* _DATA_:

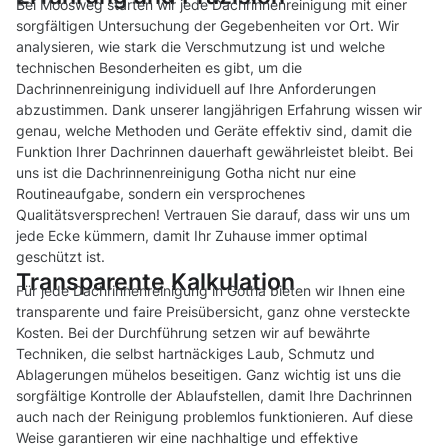
Bei Moosweg starten wir jede Dachrinnenreinigung mit einer
sorgfältigen Untersuchung der Gegebenheiten vor Ort. Wir
analysieren, wie stark die Verschmutzung ist und welche
technischen Besonderheiten es gibt, um die
Dachrinnenreinigung individuell auf Ihre Anforderungen
abzustimmen. Dank unserer langjährigen Erfahrung wissen wir
genau, welche Methoden und Geräte effektiv sind, damit die
Funktion Ihrer Dachrinnen dauerhaft gewährleistet bleibt. Bei
uns ist die Dachrinnenreinigung Gotha nicht nur eine
Routineaufgabe, sondern ein versprochenes
Qualitätsversprechen! Vertrauen Sie darauf, dass wir uns um
jede Ecke kümmern, damit Ihr Zuhause immer optimal
geschützt ist.
Transparente Kalkulation
Für jede Dachrinnenreinigung in Gotha bieten wir Ihnen eine
transparente und faire Preisübersicht, ganz ohne versteckte
Kosten. Bei der Durchführung setzen wir auf bewährte
Techniken, die selbst hartnäckiges Laub, Schmutz und
Ablagerungen mühelos beseitigen. Ganz wichtig ist uns die
sorgfältige Kontrolle der Ablaufstellen, damit Ihre Dachrinnen
auch nach der Reinigung problemlos funktionieren. Auf diese
Weise garantieren wir eine nachhaltige und effektive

* _PROBLEM DESCRIPTION_: Only the lines that lie between the start of the listing and the line containing "Funktion Ihrer Dachrinnen", both included, belong in the answer; write them out exactly and omit pictures.

* _EXERCISE RESULT_:
Bei Moosweg starten wir jede Dachrinnenreinigung mit einer
sorgfältigen Untersuchung der Gegebenheiten vor Ort. Wir
analysieren, wie stark die Verschmutzung ist und welche
technischen Besonderheiten es gibt, um die
Dachrinnenreinigung individuell auf Ihre Anforderungen
abzustimmen. Dank unserer langjährigen Erfahrung wissen wir
genau, welche Methoden und Geräte effektiv sind, damit die
Funktion Ihrer Dachrinnen dauerhaft gewährleistet bleibt. Bei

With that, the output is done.